Figure 1.

Methods for detecting engineered and endogenous L1 insertions. A) L1‐EGFP transgene retrotransposition. An engineered L1‐EGFP transgene consists of a retrotransposition‐competent L1 element with intact ORFs (white boxes) driven by the native L1 promoter, a heterologous promoter, or both (broad black arrow). The L1 3′UTR contains an enhanced green fluorescent protein (EGFP) reporter gene (green) in antisense orientation to the L1, interrupted by an intron with splice donor (SD) and splice acceptor (SA) sites in sense orientation to the L1. The EGFP reporter is driven by a heterologous promoter (thin black arrow) and terminates in a polyadenylation signal (black lollipop).

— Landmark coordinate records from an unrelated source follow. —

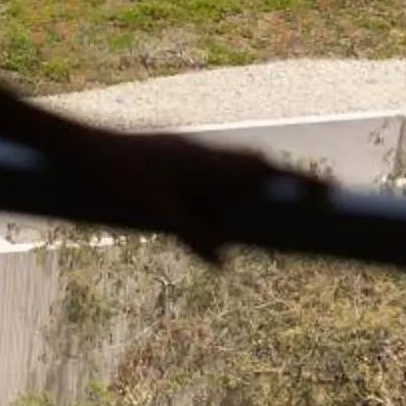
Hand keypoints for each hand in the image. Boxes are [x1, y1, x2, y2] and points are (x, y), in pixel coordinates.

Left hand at [53, 121, 288, 263]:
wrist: (75, 144)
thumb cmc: (112, 174)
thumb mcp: (153, 209)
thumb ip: (190, 234)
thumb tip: (226, 260)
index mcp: (203, 161)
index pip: (263, 168)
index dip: (299, 180)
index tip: (331, 194)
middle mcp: (197, 151)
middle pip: (252, 163)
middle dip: (281, 181)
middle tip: (306, 203)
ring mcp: (181, 151)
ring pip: (228, 165)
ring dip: (249, 183)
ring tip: (265, 209)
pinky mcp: (165, 155)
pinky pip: (205, 169)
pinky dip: (220, 186)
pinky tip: (211, 204)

The EGFP reporter is followed by a polyadenylation signal in sense orientation to the L1 (white lollipop). Upon L1 mRNA transcription (wavy line), the intron in the EGFP gene is spliced. Reverse transcription and integration of the L1 mRNA during target‐primed reverse transcription delivers an intact copy of the EGFP reporter into the genome. B) L1‐EGFP insertion detection. Animals harboring engineered L1‐EGFP insertions can be heterozygous for an insertion (filled green mouse) or mosaic for an insertion (white and green mouse). L1‐EGFP insertions can be detected through expression of the EGFP gene (flow cytometry, fluorescence microscopy), or by PCR‐mediated detection of the spliced EGFP cassette. The genomic locations and structural characteristics of L1‐EGFP insertions can be identified using inverse PCR strategies with primers specific to the EGFP cassette. C) Detection of endogenous L1 retrotransposition. At left, an insertion for which a mouse is consummately heterozygous is represented in blue, and mosaic insertions present at <1 copy per cell are represented in orange, pink, and green. Strategies for detecting endogenous L1 insertions include preparation of Illumina sequencing libraries from genomic DNA (above), which can be directly used for whole genome sequencing (WGS) or enriched for L1‐genome junctions using sequence capture probes, as in RC‐seq. Enrichment for 3′ L1‐genome junctions can also be achieved using PCR‐based approaches (below) in which outward‐facing primers are used to selectively amplify the 3′ termini of active L1 subfamilies, and amplicons subjected to high‐throughput sequencing. In both cases, heterozygous insertions are better represented than mosaic insertions when genomic DNA from bulk tissues is assayed.